■ **Примените прочитанное**:
1) Выпишите из отрывка о Цветаевой все инфинитивы, которые стоят после форм слова «должен».
2) Продолжите отрывок о Цветаевой, начав сразу после его последнего предложения.

Даже эти немногочисленные примеры позволяют понять, что вся творческая жизнь Цветаевой проходила под знаком глубоких размышлений о смерти. На фоне этого контекста формировался и её взгляд на собственную смерть, и сама её смерть. Она, подобно смертям её близких, должна была стать своевременно и своечасно исполненной. В ней ничего не должно было быть лишнего и неуместного. Смертный час должен был «вывернуться» в своем сущностном виде именно как час цветаевской смерти, единственной и единичной. Форма ухода должна была выглядеть явственно сросшейся с жизнью, должна была высвечивать эту жизнь и в её поэтической, и в её человеческой плоскости.

■ **Раздел набора данных**:
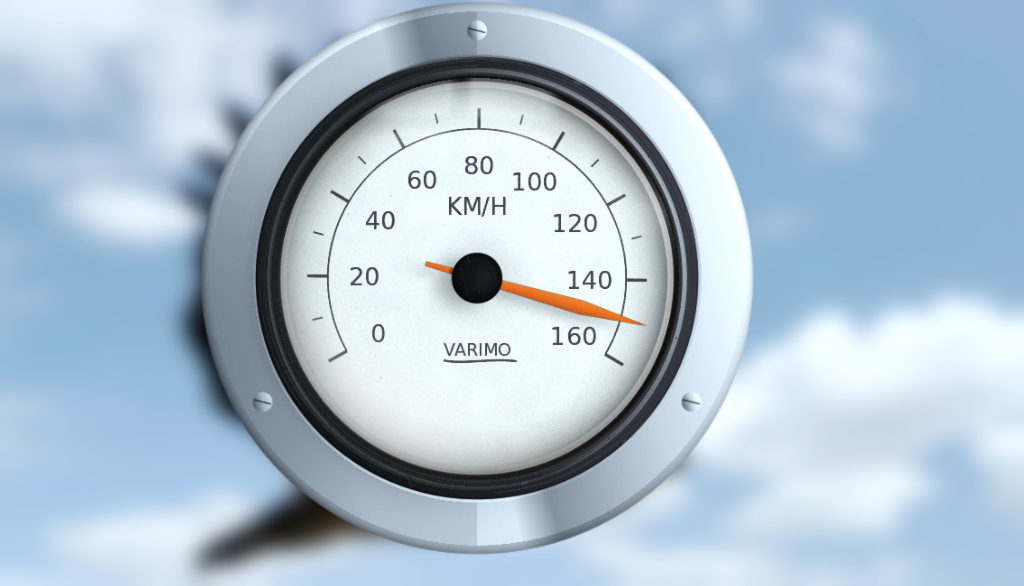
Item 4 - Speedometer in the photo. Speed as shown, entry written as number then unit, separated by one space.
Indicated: 150 km/h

■ **Ответы по номерам**:
1) стать, быть, вывернуться, выглядеть, высвечивать

2)
Последние годы жизни М.Цветаевой слишком хорошо известны, чтобы ещё раз подробно на них останавливаться. Поэтому в качестве особо говорящего момента актуализируем следующее. Цветаева оказалась в стране, которая уже более двух десятков лет искореняла самым зверским, противоестественным образом все общечеловеческие ценности. Одним словом – Страна-мясорубка, где жизнь без кривизн невозможна. Заметим, не по своей воле она здесь оказалась, а проявив добрую волю по отношению к своим близким. Что могла дать ей эта страна кроме положения двойного изгойства!? Будучи изгоем-поэтом, она становится изгоем-человеком. И нет ничего неожиданного и удивительного в том, что среди её записей сорокового года появляется следующая: «Меня все считают мужественной. Я не знаю человека робче себя. Боюсь – всего. Глаз, черноты, шага, а больше всего – себя, своей головы – если это голова – так преданно мне служившая в тетради и так убивающая меня – в жизни. Никто не видит – не знает, – что я год уже (приблизительно) ищу глазами – крюк, но его нет, п<отому> ч<то> везде электричество. Никаких «люстр»… Я год примеряю – смерть. Всё – уродливо и – страшно. Проглотить – мерзость, прыгнуть – враждебность, исконная отвратительность воды. Я не хочу пугать (посмертно), мне кажется, что я себя уже – посмертно – боюсь. Я не хочу – умереть, я хочу – не быть. Вздор. Пока я нужна… Но, Господи, как я мало, как я ничего не могу!» (Т.4. – С.610).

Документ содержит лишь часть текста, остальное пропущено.